*** Page text Section Begins ***
Skip to content

Manager

TaskManager(task_class, result_handler=None, n_cores=-1, use_ray=False, n_cores_worker=1)

A manager class for handling task submissions and result collection using Ray's Task Parallelism.

Initializes the TaskManager.

Creates a new TaskManager instance configured for either sequential or parallel task execution using the specified task class.

PARAMETER DESCRIPTION
task_class

A callable that returns an instance with a run method for processing each item.

TYPE: Callable[[], Any]

n_cores

Number of parallel tasks to run. If <= 0, uses all available CPUs. Default is -1 (use all available cores).

TYPE: int DEFAULT: -1

use_ray

Flag to determine if Ray should be used for parallel execution. If False, runs tasks sequentially. Default is False.

TYPE: bool DEFAULT: False

n_cores_worker

The number of cores allocated for each worker. Default is 1.

TYPE: int DEFAULT: 1

futures = []

A list of Ray object references for currently submitted tasks.

This attribute tracks all actively running but not yet completed tasks when using Ray. It is used internally to manage the pool of workers and to ensure that the number of concurrent tasks does not exceed max_concurrent_tasks.

This list is empty when not using Ray or when no tasks are currently running. Users typically do not need to interact with this attribute directly.

max_concurrent_tasks

Maximum number of concurrent tasks that can run in parallel.

This property calculates the maximum number of tasks that can be executed concurrently based on the total available CPU cores (n_cores) and the number of cores allocated per worker (n_cores_worker).

The value represents the task parallelism limit when using Ray for distributed execution. It ensures efficient resource utilization by preventing over-subscription of CPU resources.

RETURNS DESCRIPTION
int

An integer representing the maximum number of concurrent tasks. Always returns at least 1, even if calculations result in a lower value.

Notes
  • This property is primarily used internally by the _submit_ray method to manage the worker pool size.
  • The calculation is done by dividing total cores by cores per worker and flooring the result.
*** Page text Section Ends ***
*** Recorded data Section Begins ***
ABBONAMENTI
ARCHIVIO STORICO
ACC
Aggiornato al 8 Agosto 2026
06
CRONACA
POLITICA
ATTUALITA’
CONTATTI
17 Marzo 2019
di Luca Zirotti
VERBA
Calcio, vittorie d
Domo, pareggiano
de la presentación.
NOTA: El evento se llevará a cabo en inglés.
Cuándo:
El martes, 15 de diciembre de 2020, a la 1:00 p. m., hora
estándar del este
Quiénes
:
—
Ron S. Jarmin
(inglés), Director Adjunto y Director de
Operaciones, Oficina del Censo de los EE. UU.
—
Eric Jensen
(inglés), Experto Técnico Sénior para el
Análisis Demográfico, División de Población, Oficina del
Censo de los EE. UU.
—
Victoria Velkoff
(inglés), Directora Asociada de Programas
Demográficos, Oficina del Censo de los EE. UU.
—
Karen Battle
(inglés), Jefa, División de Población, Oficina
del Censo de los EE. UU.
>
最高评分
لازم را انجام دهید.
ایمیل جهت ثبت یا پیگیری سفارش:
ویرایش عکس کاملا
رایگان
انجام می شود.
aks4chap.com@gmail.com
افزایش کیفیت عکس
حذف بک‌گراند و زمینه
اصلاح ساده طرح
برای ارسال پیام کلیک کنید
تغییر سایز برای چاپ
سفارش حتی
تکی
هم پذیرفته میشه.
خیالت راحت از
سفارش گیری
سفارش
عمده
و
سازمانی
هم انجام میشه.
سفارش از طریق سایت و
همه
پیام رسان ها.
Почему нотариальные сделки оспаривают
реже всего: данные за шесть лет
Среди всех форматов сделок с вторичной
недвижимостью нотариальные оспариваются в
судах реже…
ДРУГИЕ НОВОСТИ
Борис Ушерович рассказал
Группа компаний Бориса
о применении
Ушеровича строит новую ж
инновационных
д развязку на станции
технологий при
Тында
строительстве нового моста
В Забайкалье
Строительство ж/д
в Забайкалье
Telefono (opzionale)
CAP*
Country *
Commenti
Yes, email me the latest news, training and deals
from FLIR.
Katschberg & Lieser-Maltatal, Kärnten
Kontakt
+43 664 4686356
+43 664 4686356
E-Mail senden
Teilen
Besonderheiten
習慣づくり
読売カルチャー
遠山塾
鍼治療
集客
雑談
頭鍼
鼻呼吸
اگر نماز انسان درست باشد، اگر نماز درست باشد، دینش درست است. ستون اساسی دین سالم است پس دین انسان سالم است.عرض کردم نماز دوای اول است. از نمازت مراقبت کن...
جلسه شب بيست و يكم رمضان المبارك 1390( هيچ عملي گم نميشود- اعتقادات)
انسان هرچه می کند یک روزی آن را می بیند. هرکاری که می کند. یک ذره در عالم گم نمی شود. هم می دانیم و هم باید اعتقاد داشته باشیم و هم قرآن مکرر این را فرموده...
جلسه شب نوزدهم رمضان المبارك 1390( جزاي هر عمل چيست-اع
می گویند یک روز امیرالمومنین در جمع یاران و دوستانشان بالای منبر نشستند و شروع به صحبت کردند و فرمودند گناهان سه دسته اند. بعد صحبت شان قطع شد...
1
*** Recorded data Section Ends ***
Exercise directions:
Write out everything in the TaskManager reference from "A list of Ray" down to "this attribute directly.", changing "attribute" to "field".

Answer to this exercise:
A list of Ray object references for currently submitted tasks.

This field tracks all actively running but not yet completed tasks when using Ray. It is used internally to manage the pool of workers and to ensure that the number of concurrent tasks does not exceed max_concurrent_tasks.

This list is empty when not using Ray or when no tasks are currently running. Users typically do not need to interact with this field directly.